Wednesday, October 1, 2008

sunday Sunday SUNDAY (echo, echo, echo)

The Lakefront Marathon is Sunday, Sunday, Sunday! Just a few days until my husband, my friend, my love, brings it all to the finish line. We were dumbfounded by his strength and perseverance last year when he ran it for the first time (pictured here just beyond the finish line upon seeing his firstborn in tears of pride for his accomplishment), but this year my girls and I have even more reason to shake our heads in amazement at this quiet, steady force that is their dad and my husband.

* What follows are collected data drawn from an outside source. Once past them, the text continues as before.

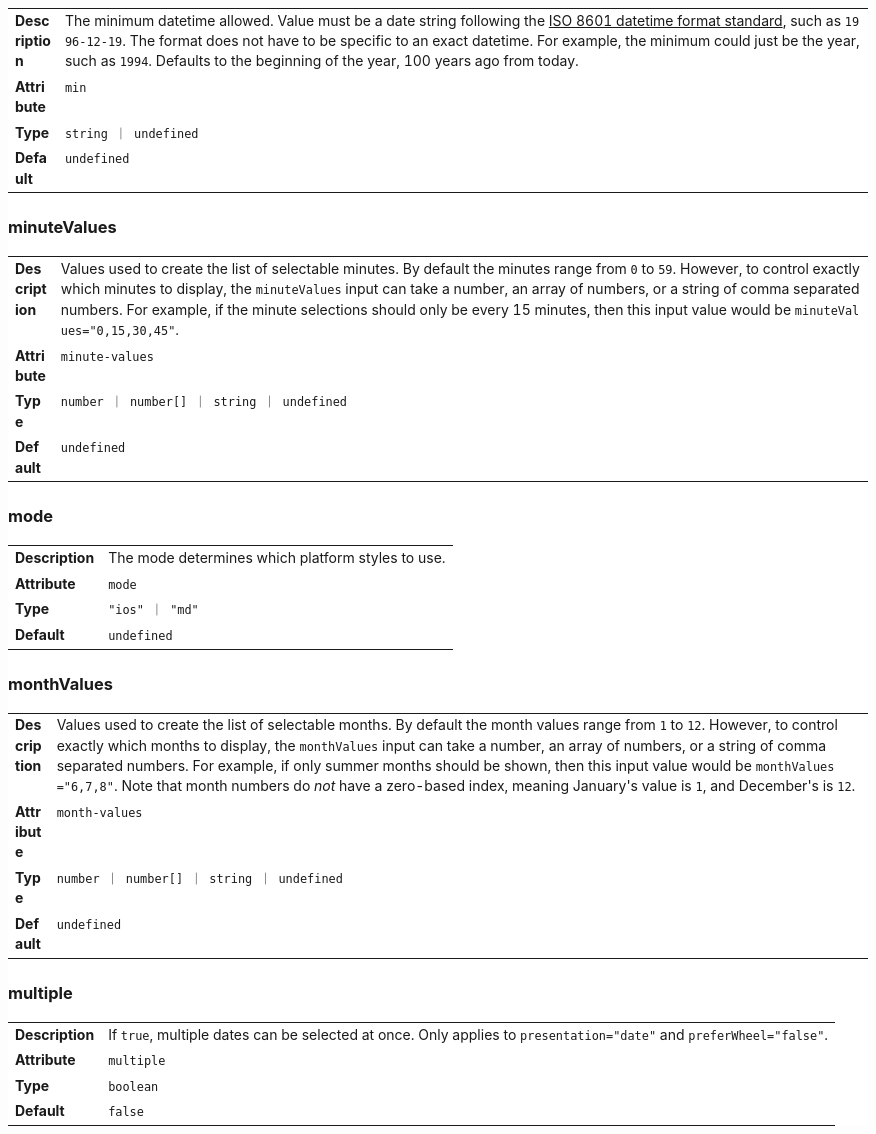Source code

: | | |
| --- | --- |
| **Description** | The minimum datetime allowed. Value must be a date string following the [ISO 8601 datetime format standard](https://www.w3.org/TR/NOTE-datetime), such as `1996-12-19`. The format does not have to be specific to an exact datetime. For example, the minimum could just be the year, such as `1994`. Defaults to the beginning of the year, 100 years ago from today. |
| **Attribute** | `min` |
| **Type** | `string ｜ undefined` |
| **Default** | `undefined` |



### minuteValues 

| | |
| --- | --- |
| **Description** | Values used to create the list of selectable minutes. By default the minutes range from `0` to `59`. However, to control exactly which minutes to display, the `minuteValues` input can take a number, an array of numbers, or a string of comma separated numbers. For example, if the minute selections should only be every 15 minutes, then this input value would be `minuteValues="0,15,30,45"`. |
| **Attribute** | `minute-values` |
| **Type** | `number ｜ number[] ｜ string ｜ undefined` |
| **Default** | `undefined` |



### mode 

| | |
| --- | --- |
| **Description** | The mode determines which platform styles to use. |
| **Attribute** | `mode` |
| **Type** | `"ios" ｜ "md"` |
| **Default** | `undefined` |



### monthValues 

| | |
| --- | --- |
| **Description** | Values used to create the list of selectable months. By default the month values range from `1` to `12`. However, to control exactly which months to display, the `monthValues` input can take a number, an array of numbers, or a string of comma separated numbers. For example, if only summer months should be shown, then this input value would be `monthValues="6,7,8"`. Note that month numbers do *not* have a zero-based index, meaning January's value is `1`, and December's is `12`. |
| **Attribute** | `month-values` |
| **Type** | `number ｜ number[] ｜ string ｜ undefined` |
| **Default** | `undefined` |



### multiple 

| | |
| --- | --- |
| **Description** | If `true`, multiple dates can be selected at once. Only applies to `presentation="date"` and `preferWheel="false"`. |
| **Attribute** | `multiple` |
| **Type** | `boolean` |
| **Default** | `false` |
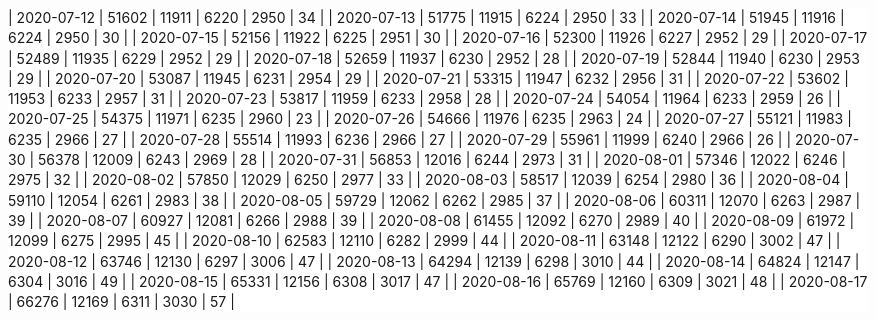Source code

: | 2020-07-12 | 51602 | 11911 | 6220 | 2950 | 34 |
| 2020-07-13 | 51775 | 11915 | 6224 | 2950 | 33 |
| 2020-07-14 | 51945 | 11916 | 6224 | 2950 | 30 |
| 2020-07-15 | 52156 | 11922 | 6225 | 2951 | 30 |
| 2020-07-16 | 52300 | 11926 | 6227 | 2952 | 29 |
| 2020-07-17 | 52489 | 11935 | 6229 | 2952 | 29 |
| 2020-07-18 | 52659 | 11937 | 6230 | 2952 | 28 |
| 2020-07-19 | 52844 | 11940 | 6230 | 2953 | 29 |
| 2020-07-20 | 53087 | 11945 | 6231 | 2954 | 29 |
| 2020-07-21 | 53315 | 11947 | 6232 | 2956 | 31 |
| 2020-07-22 | 53602 | 11953 | 6233 | 2957 | 31 |
| 2020-07-23 | 53817 | 11959 | 6233 | 2958 | 28 |
| 2020-07-24 | 54054 | 11964 | 6233 | 2959 | 26 |
| 2020-07-25 | 54375 | 11971 | 6235 | 2960 | 23 |
| 2020-07-26 | 54666 | 11976 | 6235 | 2963 | 24 |
| 2020-07-27 | 55121 | 11983 | 6235 | 2966 | 27 |
| 2020-07-28 | 55514 | 11993 | 6236 | 2966 | 27 |
| 2020-07-29 | 55961 | 11999 | 6240 | 2966 | 26 |
| 2020-07-30 | 56378 | 12009 | 6243 | 2969 | 28 |
| 2020-07-31 | 56853 | 12016 | 6244 | 2973 | 31 |
| 2020-08-01 | 57346 | 12022 | 6246 | 2975 | 32 |
| 2020-08-02 | 57850 | 12029 | 6250 | 2977 | 33 |
| 2020-08-03 | 58517 | 12039 | 6254 | 2980 | 36 |
| 2020-08-04 | 59110 | 12054 | 6261 | 2983 | 38 |
| 2020-08-05 | 59729 | 12062 | 6262 | 2985 | 37 |
| 2020-08-06 | 60311 | 12070 | 6263 | 2987 | 39 |
| 2020-08-07 | 60927 | 12081 | 6266 | 2988 | 39 |
| 2020-08-08 | 61455 | 12092 | 6270 | 2989 | 40 |
| 2020-08-09 | 61972 | 12099 | 6275 | 2995 | 45 |
| 2020-08-10 | 62583 | 12110 | 6282 | 2999 | 44 |
| 2020-08-11 | 63148 | 12122 | 6290 | 3002 | 47 |
| 2020-08-12 | 63746 | 12130 | 6297 | 3006 | 47 |
| 2020-08-13 | 64294 | 12139 | 6298 | 3010 | 44 |
| 2020-08-14 | 64824 | 12147 | 6304 | 3016 | 49 |
| 2020-08-15 | 65331 | 12156 | 6308 | 3017 | 47 |
| 2020-08-16 | 65769 | 12160 | 6309 | 3021 | 48 |
| 2020-08-17 | 66276 | 12169 | 6311 | 3030 | 57 |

Michael heard about firstgiving after running last year. This vehicle for fundraising was reason enough to get him to toss on a bib again this year, though he had other reasons of his own. Without much ado, he set up his page to support the Special Friends Foundation - an organization that supports Rubinstein-Taybi Syndrome research, as well as individual families that need assistance with the impact of RTS.

He humbly asked me if I thought a goal of $2,500 was too lofty. We liked the number because we got Addie's diagnosis when she was 2.5 years old - sounded good to me. But once he flipped the switch on his page, within about 48 hours, we got smacked in the face with a stunning reality.

The reality was that our friends and family, friends and family of others affected by RTS and people we don't even know... had apparently just been waiting to be asked.

The immediate and generous response had little movies snapping in my head. Movies of index fingers I know, index fingers I don't know tapping us on the shoulder, firmly holding out bills to us with hearts drawn on them. Among those with cash in hand, there were those without anything in their hands. Those people had hearts drawn on their palms, which framed their mouths as they hollared to all who could hear "Look! Look what's happening here, be a part! Get involved if you can!" In these movies, I'd look at the hearts on the cash, on the hands, confused, awe-struck and then follow the hand, the arm up to the faces. The smile on these known and unknown faces cleared the fog, cancelled the confusion and allowed us to humbly take these hearts, these bills in both hands and put them in the box marked Special Friends. Oh, yes. People are good. They love Michael or they love Addie, or they love someone else with RTS, or they love someone with any struggle. Or they just plain love.

I'm talking about you. You know who you are. We love you, too.

Michael's training has been tapering down now and he is feeling good. He's ready. I think this week that feels like waiting is a little tough on him. All the weather watching and the short runs leave too much thinking time. But he feels ready. It's a heavy load this year, taking all of you with him, all of the families affected by RTS across the finish line. If there's one thing I know without it doubt, it's that he's got the strength to do it.

So far, Michael has raised 4 times his original goal (the site will be active until December). Impossible without you all handing over your hearts, without Tom and the William Starck Jones Foundation's $4,000 match that will be posted on the site soon. The impact this can have on families, on Addie's friends, cannot be counted, cannot be measured. Saying thank you doesn't seem enough.

Think of Addie's number 1 hero Sunday morning. Think of his feet hitting the pavement, of his steady heartbeat, of the sweat he wipes away. Because you will be with him.